REPUBLIKA.CO.ID, JAKARTA – Penyebab utama kurangnya jumlah guru-guru agama Islam di daerah-daerah terpencil ialah minimnya anggaran Kementerian Agama (Kemenag) yang hanya Rp 26 triliun.
Dibandingkan dengan anggaran Kementerian Pendidikan dan Kebudayaan (Kemendikbud), anggaran untuk guru-guru agama yang dikelola Kemenag jauh lebih kecil.
"Sebenarnya, kekurangan guru tidak hanya guru agama saja. Di daerah-daerah terpencil jumlah guru masih kurang.
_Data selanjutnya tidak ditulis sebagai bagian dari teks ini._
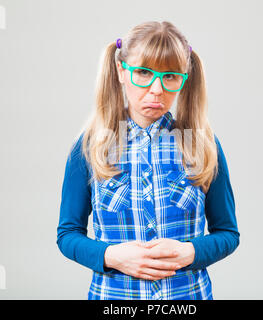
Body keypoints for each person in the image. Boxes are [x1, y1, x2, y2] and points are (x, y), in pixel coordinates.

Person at [56, 21, 240, 300]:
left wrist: (190, 252)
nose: (157, 89)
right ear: (121, 71)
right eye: (143, 73)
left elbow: (227, 233)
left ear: (184, 78)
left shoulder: (203, 146)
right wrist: (110, 255)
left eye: (170, 77)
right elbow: (68, 234)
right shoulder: (89, 148)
Hal ini disebabkan kurangnya anggaran untuk menerima tenaga guru," kata Wakil Sekretaris Jenderal Majelis Ulama Indonesia (MUI) KH Tengku Zulkarnain.
Ia mengatakan, guru agama itu diurus Kemenag, dan anggaran untuk pendidikan di Kemenag kalah jauh dengan Kemendikbud yang sepuluh kali lipat lebih besar.
“Jadi, harus ada anggaran yang lebih proporsional dari pemerintah untuk guru agama. Misalnya, dari Anggaran Pendapatan dan Belanja Negara (APBN) yang ada. Pemerintah harus segera mengubah kebijakan yang ada.”
Penyebab lainnya, lanjut Zulkarnain, banyak guru agama yang enggan ditempatkan di daerah terpencil. Mereka lebih suka di kota-kota besar karena tidak mau mujahadah, walaupun pahala jadi guru agama besar.
"Perlu ada kesadaran yang baik bagi umat Islam maupun calon guru agama untuk mau berjuang bagi agama dan bangsanya," pungkas Zulkarnain.